Ausländische Arbeitgeber dürfen mit ihren Mitarbeitern den Hauptsitz des Unternehmens als Gerichtsort vereinbaren. Damit dürfen sie aber nicht zwingendes nationales Recht außer Kraft setzen, entschied das Bundesarbeitsgericht (BAG, Az.: 9 AZR 134/07). Und als solches ist grundsätzlich auch das Recht auf Teilzeit zu sehen.
Geklagt hatten zwei deutsche Flugbegleiterinnen gegen ihren Arbeitgeber, eine amerikanische Fluglinie. Das Unternehmen wollte den Wunsch der beiden Frauen nach Teilzeittätigkeit nicht erfüllen.
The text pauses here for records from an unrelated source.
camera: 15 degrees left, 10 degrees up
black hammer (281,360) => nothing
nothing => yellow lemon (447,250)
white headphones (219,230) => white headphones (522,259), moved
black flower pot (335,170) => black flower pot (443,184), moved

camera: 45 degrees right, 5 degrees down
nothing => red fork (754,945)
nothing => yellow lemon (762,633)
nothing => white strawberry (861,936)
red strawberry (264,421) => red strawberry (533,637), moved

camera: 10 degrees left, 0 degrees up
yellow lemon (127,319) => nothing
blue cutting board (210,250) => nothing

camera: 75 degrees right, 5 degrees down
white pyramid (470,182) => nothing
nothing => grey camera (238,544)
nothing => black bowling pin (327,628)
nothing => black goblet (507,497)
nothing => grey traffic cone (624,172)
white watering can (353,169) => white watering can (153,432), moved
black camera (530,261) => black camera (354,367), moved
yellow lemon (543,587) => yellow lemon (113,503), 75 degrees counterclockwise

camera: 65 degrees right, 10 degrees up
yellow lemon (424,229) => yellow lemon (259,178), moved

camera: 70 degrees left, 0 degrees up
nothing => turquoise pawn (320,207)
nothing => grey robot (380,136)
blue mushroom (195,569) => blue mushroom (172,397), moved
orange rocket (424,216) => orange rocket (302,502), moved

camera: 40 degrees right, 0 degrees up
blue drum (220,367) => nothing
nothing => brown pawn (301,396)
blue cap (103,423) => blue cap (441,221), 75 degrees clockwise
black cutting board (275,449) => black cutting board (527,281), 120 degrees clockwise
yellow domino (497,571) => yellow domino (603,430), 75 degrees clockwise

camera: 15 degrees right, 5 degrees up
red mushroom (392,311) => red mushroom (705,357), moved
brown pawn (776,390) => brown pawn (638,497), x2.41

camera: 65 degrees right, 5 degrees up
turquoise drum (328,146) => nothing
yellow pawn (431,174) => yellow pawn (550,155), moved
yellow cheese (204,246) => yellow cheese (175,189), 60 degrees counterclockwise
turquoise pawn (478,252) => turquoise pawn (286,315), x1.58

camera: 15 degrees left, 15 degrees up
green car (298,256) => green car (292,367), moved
Schließlich hatten die beiden Stewardessen bei einer Eignungsprüfung in Chicago ein Dokument unterschrieben, in dem als Gerichtsort Chicago bestimmt wurde – und dort gibt es einen Anspruch auf Teilzeitarbeit nicht.
Mit ihren dagegen gerichteten Klagen waren die beiden Frauen in den Vorinstanzen unterlegen, zuletzt vor dem hessischen Landesarbeitsgericht. Das BAG hob die Urteile auf und entschied grundsätzlich, dass die individuelle Bestimmung eines ausländischen Gerichtsorts nicht dazu führen dürfe, dass den Arbeitnehmern der Schutz durch zwingende Bestimmungen des nationalen Rechts entzogen wird, die ohne die Vereinbarung für sie gelten würden. Ob die Frauen aber nun einen Anspruch auf Teilzeittätigkeit haben, konnten die Richter nicht entscheiden und verwiesen den konkreten Fall zurück an das LAG.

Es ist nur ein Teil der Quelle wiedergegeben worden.